Testo in esame:
__________

Per l’Italia era iniziata bene l’annata commerciale, ma non c’è nessuna certezza sul dopo virus .

2020: i primi due mesi dell’anno per il commercio mondiale del vino avevano eletto l’Italia a protagonista. Lo rilevano le elaborazioni dell’Osservatorio Vinitaly-Nomisma Wine Monitor nel focus rilasciato sulle vendite di vino nei Paesi extra-Ue sulla base dei dati doganali: poi però è arrivato marzo e tutto è cambiato.
Da un lato c’erano gli Usa che, in previsione dell’aumento dei dazi aggiuntivi, avevano fatto incetta di prodotto, chiudendo il trimestre con le importazioni dal resto del mondo a +10,9% a valore.
Dall’altro c’era la Cina, per la quale l’emergenza sanitaria era già ad uno stadio avanzato, che ha segnato un decremento delle importazioni che sfiora il -20% rispetto al pari periodo 2019. Risultato dell’incrocio di questi dati, l’Italia si è ritrovata a perdere meno in Cina (-13,3%) e guadagnare di più negli Usa (+16,8%).

Giovanni Mantovani
direttore generale
Veronafiere

Due fattori esogeni come i dazi e la pandemia hanno prima favorito e poi penalizzato la crescita delle nostre esportazioni di vino. Basti pensare come negli Stati Uniti si sia passati da un incremento record a valore del +40% del primo bimestre a una contrazione del -17,4% a marzo.
Nei prossimi mesi, l’impatto della pandemia sui mercati internazionali sarà ancora più evidente, ma auspichiamo che questo autunno l’Italia possa essere la prima a ripartire proprio in Cina, laddove è iniziato con effetto domino il lockdown sull’on-trade del vino.
Le vendite di vini fermi italiani nell’off-trade (gdo e liquor store) statunitense hanno raggiunto i 94 milioni di litri, che rappresentano solo il 40% delle importazioni totali della tipologia. Ora il quesito si pone su che fine farà l’altro 60% di vino fermo italiano e soprattutto se l’on-trade sarà in grado di ripartire con i ritmi precedenti.

__________

Descrizione del problema: Modifica il passo del testo in esame che va da "Due fattori esogeni" giù fino a "-17,4% a marzo.", sostituendo "esportazioni" con "vendite all'estero". L'elenco riportato qui non ha alcun ruolo in questo lavoro.

Sezione dati:

__________

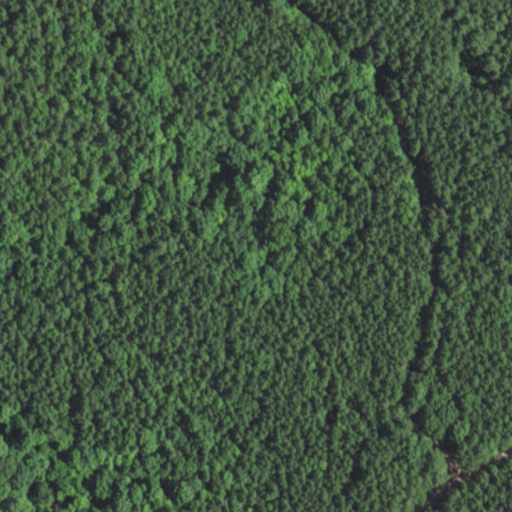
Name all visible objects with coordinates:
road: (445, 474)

__________

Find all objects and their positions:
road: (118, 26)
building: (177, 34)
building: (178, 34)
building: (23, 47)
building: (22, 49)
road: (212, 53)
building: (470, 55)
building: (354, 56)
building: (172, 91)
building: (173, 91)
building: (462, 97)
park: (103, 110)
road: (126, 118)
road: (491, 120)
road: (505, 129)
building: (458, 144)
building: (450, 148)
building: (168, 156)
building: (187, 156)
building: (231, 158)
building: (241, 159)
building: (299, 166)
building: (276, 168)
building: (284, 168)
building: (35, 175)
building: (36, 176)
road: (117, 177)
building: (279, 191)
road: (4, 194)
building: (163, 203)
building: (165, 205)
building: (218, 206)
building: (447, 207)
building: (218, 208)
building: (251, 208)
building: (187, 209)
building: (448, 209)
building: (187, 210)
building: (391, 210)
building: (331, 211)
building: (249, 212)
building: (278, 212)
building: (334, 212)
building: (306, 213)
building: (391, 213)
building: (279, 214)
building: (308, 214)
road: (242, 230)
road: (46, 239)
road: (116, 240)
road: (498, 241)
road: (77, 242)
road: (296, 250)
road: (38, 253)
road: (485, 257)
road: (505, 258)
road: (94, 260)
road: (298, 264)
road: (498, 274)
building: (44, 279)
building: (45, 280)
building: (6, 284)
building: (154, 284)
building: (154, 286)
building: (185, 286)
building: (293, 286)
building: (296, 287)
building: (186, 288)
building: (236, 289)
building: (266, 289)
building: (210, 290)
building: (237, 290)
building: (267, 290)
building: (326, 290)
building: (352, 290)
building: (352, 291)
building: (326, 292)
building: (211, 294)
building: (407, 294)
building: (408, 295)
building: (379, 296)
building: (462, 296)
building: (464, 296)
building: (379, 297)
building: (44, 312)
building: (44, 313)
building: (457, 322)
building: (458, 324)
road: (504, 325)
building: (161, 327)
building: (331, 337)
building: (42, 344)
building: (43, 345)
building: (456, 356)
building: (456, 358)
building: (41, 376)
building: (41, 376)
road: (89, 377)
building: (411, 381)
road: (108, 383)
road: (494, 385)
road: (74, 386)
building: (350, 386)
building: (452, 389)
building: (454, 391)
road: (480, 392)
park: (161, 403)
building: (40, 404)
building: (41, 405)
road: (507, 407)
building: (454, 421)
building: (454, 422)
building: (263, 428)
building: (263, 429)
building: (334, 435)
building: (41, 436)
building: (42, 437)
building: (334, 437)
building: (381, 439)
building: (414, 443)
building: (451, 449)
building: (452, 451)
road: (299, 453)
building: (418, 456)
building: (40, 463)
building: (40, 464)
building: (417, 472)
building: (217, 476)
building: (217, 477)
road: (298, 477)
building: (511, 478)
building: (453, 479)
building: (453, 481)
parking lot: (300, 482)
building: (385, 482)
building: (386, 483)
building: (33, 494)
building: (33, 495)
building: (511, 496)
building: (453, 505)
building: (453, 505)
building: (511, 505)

__________

Spazio risposta:
Due fattori esogeni come i dazi e la pandemia hanno prima favorito e poi penalizzato la crescita delle nostre vendite all'estero di vino. Basti pensare come negli Stati Uniti si sia passati da un incremento record a valore del +40% del primo bimestre a una contrazione del -17,4% a marzo.